Dans la rue, que je traversai rapidement, je remarquai un premier signe de la fête. Des enfans parcouraient le village, un panier rempli de bouteilles au bras : c’étaient les enfans des riches balbatim (bourgeois) qui allaient porter, de la part de leurs parens, du vin du meilleur cru au rabbin, aux pauvres talmudistes[1], au ministre officiant, à l’instituteur, au schamess (bedeau), etc. Ne faut-il pas en effet que tout le monde célèbre dignement et gaiement la pâque ? Cependant le père Salomon m’avait aperçu ; il venait à ma rencontre. Nous échangeâmes le salut classique : Salem alechem (que la paix soit avec vous) ! — Alechem salem (que la paix soit également avec vous) ! Je fus bientôt entouré de toute la famille. La femme de mon hôte, la bonne Iédélé, ses filles et ses fils m’accueillirent avec leur cordialité habituelle. Quelques mots suffirent pour me mettre au fait des petits changemens qui s’étaient accomplis depuis mon premier séjour à Bolwiller dans ce tranquille intérieur. Le père Salomon s’était retiré des affaires. L’aîné de ses fils lui avait succédé et se trouvait maintenant à la tête du petit négoce paternel ; c’était Schémelé qui faisait les achats et les ventes, traitait avec les chalands, et, à ce qu’il paraît, contentait tout le monde. Gentil et preste, il était, me dit sa mère, aimé et estimé de tous à Bolwiller comme dans les villages voisins. Aussi, quoique âgé de vingt-trois ans seulement, était-il devenu depuis quelque temps le point de mire de plus d’une famille, et déjà plus d’un schadschen (agent matrimonial) s’était adressé au père Salomon.
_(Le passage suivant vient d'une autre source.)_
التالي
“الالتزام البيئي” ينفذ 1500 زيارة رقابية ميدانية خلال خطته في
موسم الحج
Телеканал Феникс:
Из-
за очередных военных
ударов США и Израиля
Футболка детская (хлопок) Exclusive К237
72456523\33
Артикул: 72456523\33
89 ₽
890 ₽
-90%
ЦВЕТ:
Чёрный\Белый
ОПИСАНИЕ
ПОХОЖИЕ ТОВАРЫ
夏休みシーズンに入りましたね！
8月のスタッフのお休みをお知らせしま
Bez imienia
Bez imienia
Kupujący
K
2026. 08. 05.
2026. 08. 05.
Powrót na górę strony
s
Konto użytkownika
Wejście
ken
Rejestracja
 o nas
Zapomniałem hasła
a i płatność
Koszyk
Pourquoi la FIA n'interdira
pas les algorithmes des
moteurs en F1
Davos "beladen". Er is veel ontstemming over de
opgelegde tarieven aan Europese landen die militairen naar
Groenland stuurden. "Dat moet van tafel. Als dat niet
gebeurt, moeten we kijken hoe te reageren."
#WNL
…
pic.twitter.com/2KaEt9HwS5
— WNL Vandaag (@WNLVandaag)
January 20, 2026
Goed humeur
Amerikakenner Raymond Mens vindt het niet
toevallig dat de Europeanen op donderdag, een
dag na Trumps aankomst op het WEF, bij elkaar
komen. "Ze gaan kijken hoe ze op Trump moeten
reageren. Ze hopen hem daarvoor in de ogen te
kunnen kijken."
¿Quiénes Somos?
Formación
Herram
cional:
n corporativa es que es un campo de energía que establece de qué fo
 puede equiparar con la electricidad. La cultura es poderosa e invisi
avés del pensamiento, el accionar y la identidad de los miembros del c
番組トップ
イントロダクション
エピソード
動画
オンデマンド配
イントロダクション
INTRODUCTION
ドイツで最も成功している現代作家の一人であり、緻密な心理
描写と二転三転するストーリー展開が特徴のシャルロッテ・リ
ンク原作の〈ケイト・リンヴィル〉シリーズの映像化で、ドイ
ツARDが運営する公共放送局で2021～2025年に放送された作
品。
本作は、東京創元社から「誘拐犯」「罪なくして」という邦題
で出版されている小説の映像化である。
L’avouerai-je cependant ? le principal objet de ma préoccupation, ce n’était point la destinée de ces braves gens : j’étais venu pour assister à la célébration de la pâque selon les vieux rites. Aussi ne fut-ce pas sans émotion que j’entendis retentir les trois coups du schuleklopfer[2], qui interrompaient notre conversation pour nous appeler à la prière. Nous nous rendîmes tous à la synagogue, splendidement illuminée, et l’office terminé, chaque famille regagna gaiement son foyer : le moment était venu de procéder au séder, c’est-à-dire à la cérémonie la plus caractéristique de la fête, et qui mérite à ce titre d’être fidèlement décrite.
La salle à manger de mon hôte était éclairée par la lampe à sept becs. La table était dressée comme si l’on allait dîner. Elle était couverte d’une nappe blanche. Il y avait des assiettes, mais pas de
- ↑ Les talmudistes dont de modestes érudits qui ont fait une étude particulière du Talmud, et conquis ainsi le droit d’exercer toute sorte de pieuses industries. Certaines familles aisées par exemple les chargent moyennant salaire de la récitation de certaines prières, de l’éducation religieuse des enfans, etc.
- ↑ Frappeur à la synagogue. C’est d’ordinaire le schamess (bedeau) qui convoque les fidèles à l’office on frappant aux portes avec un marteau de bois.